Building a specimen collection of plant, animal, and mineral resources was a matter of scientific interest and civic pride for the Wisconsin Academy’s 19th-century founders. Such specimens were more than curiosities: they were physical documents of the region’s natural resources and important teaching tools. For frontier states like Wisconsin, these collections played a fundamental role in attracting settlers and directing economic development.

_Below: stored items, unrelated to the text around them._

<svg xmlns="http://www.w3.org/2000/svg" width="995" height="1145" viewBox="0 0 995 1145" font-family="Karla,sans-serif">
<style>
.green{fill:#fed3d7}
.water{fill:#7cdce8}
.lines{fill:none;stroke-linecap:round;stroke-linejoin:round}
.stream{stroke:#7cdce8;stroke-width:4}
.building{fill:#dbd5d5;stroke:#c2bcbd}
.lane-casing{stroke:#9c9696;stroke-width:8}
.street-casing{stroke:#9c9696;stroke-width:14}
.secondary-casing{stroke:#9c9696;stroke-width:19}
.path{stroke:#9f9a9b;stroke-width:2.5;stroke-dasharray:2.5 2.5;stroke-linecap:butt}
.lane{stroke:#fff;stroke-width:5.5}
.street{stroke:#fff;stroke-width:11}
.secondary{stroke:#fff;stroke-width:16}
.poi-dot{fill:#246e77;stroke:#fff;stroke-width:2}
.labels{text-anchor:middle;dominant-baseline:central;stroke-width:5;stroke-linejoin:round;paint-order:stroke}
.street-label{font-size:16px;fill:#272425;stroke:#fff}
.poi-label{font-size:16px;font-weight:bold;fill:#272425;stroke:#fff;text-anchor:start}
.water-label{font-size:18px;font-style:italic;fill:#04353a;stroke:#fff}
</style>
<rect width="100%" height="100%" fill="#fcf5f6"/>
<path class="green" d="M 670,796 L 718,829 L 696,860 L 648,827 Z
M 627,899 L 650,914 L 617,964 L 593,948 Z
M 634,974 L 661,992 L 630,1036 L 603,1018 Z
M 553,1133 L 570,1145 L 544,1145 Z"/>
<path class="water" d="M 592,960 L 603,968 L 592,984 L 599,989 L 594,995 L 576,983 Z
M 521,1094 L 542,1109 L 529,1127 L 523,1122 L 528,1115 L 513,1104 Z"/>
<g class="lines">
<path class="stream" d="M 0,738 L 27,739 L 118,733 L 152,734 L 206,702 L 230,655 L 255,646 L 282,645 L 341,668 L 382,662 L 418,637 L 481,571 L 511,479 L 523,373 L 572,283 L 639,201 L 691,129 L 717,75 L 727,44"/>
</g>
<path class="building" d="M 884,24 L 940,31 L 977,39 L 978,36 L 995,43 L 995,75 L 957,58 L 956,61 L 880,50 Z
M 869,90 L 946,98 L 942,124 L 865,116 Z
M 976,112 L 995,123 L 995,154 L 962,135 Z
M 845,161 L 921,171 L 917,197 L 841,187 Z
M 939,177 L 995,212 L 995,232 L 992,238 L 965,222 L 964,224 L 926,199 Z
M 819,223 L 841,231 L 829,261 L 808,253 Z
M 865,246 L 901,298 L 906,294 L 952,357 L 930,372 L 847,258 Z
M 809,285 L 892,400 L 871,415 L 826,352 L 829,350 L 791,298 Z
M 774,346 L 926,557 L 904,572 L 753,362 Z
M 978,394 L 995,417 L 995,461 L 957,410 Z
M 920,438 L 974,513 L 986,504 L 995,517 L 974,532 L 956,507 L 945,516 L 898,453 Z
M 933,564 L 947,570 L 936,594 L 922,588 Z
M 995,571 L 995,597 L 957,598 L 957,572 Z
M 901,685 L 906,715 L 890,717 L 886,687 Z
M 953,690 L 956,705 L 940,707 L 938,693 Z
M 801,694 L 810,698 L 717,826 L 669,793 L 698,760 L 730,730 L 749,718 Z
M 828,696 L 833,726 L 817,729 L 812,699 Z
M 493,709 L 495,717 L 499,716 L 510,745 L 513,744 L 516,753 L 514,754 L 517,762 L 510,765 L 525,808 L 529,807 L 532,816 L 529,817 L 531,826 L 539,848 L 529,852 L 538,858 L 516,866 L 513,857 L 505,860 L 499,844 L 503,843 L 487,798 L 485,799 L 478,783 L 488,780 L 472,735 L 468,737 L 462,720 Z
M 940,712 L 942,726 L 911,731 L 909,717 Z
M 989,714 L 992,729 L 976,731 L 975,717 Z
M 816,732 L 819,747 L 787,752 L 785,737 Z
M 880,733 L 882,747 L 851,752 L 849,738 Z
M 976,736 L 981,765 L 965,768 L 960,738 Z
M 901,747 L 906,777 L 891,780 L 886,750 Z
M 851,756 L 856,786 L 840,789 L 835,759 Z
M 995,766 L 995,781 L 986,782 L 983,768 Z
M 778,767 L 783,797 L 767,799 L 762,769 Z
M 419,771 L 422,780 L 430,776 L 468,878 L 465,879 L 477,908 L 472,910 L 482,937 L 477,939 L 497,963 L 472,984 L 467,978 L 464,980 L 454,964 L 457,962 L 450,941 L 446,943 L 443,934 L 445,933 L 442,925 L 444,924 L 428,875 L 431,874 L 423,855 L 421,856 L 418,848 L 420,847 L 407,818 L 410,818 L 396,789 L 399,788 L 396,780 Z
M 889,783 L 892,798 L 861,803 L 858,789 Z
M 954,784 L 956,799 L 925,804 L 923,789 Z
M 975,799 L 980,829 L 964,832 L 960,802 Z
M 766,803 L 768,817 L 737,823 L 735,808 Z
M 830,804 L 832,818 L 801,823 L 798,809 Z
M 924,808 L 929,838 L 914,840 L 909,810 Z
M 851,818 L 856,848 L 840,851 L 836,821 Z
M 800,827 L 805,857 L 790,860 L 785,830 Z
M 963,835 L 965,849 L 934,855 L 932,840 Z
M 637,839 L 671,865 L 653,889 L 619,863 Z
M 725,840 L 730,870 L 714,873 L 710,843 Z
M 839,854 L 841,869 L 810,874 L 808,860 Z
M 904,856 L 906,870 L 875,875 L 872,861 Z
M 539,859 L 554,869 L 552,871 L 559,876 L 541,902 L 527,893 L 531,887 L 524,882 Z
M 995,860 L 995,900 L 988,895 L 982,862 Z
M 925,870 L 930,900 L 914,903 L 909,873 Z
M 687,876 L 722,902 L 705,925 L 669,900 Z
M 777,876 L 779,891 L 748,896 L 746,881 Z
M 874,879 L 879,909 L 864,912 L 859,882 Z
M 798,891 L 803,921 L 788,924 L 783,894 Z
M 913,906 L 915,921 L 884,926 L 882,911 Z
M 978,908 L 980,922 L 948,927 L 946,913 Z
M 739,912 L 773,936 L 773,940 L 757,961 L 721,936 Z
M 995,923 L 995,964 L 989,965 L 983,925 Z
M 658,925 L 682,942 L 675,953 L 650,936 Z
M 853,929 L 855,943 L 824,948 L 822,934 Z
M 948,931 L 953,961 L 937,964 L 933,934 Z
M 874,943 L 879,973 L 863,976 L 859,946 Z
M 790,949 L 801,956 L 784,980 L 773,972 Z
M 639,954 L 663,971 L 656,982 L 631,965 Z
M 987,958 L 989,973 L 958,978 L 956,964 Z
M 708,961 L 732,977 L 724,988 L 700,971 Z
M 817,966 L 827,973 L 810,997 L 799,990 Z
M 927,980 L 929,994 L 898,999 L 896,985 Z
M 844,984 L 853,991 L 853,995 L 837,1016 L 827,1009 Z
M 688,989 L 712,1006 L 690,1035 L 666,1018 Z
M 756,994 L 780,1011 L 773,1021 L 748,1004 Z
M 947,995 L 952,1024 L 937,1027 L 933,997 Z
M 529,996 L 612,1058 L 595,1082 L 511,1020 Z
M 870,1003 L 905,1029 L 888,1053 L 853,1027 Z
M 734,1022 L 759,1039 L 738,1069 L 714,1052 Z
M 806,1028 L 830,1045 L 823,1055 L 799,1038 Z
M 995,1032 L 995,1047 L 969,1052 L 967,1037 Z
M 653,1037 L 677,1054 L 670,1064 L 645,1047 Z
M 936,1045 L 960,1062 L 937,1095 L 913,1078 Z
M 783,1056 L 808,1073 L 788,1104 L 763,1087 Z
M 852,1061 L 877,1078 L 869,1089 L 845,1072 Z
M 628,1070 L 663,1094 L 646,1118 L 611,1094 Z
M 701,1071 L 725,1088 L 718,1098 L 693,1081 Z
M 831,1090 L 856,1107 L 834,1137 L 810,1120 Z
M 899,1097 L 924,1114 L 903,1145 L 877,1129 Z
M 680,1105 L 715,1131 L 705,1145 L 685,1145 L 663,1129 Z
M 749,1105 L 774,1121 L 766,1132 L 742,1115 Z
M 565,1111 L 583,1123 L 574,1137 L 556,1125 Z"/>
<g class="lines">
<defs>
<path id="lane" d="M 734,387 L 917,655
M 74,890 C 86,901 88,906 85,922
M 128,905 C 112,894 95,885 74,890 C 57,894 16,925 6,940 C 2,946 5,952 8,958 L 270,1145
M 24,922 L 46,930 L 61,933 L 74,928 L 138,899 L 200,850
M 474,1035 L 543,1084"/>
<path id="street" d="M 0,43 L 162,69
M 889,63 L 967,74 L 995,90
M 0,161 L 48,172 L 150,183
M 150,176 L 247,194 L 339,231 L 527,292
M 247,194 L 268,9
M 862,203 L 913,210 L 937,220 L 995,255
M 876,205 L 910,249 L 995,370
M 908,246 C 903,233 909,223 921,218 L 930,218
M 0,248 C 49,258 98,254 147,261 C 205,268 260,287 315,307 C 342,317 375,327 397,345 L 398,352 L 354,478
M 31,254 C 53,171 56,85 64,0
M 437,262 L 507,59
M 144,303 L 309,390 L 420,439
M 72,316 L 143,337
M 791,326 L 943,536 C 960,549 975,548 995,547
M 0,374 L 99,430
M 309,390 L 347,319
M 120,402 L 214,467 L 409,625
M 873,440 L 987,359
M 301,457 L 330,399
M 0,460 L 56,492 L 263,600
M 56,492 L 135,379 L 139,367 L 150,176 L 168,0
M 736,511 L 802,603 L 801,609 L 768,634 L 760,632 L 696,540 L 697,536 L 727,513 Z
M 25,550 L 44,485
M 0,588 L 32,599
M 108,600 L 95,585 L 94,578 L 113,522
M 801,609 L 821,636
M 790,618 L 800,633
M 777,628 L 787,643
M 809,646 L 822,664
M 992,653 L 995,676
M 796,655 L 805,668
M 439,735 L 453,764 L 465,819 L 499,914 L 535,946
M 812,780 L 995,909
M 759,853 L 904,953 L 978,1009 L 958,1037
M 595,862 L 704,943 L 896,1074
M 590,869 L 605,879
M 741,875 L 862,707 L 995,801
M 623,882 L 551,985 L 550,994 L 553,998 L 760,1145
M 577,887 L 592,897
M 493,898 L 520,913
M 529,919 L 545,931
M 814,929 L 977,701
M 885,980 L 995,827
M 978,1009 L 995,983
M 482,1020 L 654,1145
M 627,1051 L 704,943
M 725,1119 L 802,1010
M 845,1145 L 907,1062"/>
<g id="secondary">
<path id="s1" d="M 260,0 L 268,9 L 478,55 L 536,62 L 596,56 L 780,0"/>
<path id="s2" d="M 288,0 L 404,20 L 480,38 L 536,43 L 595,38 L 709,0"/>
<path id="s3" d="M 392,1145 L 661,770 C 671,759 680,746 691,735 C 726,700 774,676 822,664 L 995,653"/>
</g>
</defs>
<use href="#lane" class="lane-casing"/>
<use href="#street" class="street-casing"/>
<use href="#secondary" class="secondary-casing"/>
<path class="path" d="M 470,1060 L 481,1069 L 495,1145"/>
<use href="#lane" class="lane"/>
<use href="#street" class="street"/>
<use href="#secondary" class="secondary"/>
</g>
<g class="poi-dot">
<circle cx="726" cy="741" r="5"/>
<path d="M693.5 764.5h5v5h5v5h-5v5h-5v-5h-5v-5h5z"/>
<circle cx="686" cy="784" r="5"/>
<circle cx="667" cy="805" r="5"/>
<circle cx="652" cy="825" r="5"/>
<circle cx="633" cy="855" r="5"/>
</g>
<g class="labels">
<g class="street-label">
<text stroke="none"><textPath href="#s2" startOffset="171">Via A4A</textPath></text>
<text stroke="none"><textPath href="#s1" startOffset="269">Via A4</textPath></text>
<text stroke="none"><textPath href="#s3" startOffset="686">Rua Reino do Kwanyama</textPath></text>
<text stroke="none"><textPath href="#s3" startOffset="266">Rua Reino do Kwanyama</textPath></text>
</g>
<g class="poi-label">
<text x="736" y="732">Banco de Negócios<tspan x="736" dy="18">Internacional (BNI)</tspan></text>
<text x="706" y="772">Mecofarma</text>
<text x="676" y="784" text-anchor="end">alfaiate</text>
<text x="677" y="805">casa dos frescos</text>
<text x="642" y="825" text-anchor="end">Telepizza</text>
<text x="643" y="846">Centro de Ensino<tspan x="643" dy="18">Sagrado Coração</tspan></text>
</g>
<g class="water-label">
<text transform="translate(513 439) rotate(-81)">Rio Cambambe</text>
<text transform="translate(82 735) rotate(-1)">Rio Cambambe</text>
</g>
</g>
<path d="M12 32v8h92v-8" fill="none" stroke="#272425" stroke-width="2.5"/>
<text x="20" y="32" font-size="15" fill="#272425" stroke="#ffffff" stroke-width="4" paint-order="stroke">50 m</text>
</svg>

However, the history of the Academy’s collection is tantalizingly murky. Written documentation is sparse, and no photographs of the collection have been found. From the minutes of early Academy meetings, we know that the first donations to the collection were a “wolverine from Juneau County and a lynx from near Madison, in addition to rocks and soil from Sauk County,” and that the collection was displayed at the Wisconsin State Capitol building. We also know that the Academy’s mineral collections were moved to the new Science Hall building after the University of Wisconsin’s own natural science collection was destroyed in the 1884 Science Hall fire.
But the whereabouts of the rest of the Academy’s collection is unknown. It’s possible that the collection never left the State Capitol and was lost when the building was destroyed in a catastrophic 1904 fire. One can hope that the cabinet specimens were integrated with the Wisconsin Historical Society collection or dispersed among UW–Madison departments, but we haven’t found evidence to support this hope.
As we began planning an exhibition about the Academy’s history, it seemed only natural to invite artist and former James Watrous Gallery director Martha Glowacki to devise an imaginative recreation of the lost Academy cabinet. We thought that this “cabinet of Wisconsin curiosities” might blow a little dust from the Academy’s remarkable history, raise important questions about the means and ends of scientific investigation, and inspire us to reflect on the important work of the Academy’s founders.
To this end, Martha’s cabinet includes specimens and instruments that represent the collections of nine early Academy naturalists and historians: Increase A. Lapham, Thuré Kumlien, Philo Romayne Hoy, Thomas Chrowder Chamberlin, Roland Duer Irving, Charles Van Hise, Edward Birge, Harriet Bell Merrill, and Charles E. Brown. The objects illustrated here are just a small sampling of the treasures Martha uncovered in local museums and university collections as she searched for this elusive collection from the Academy’s past.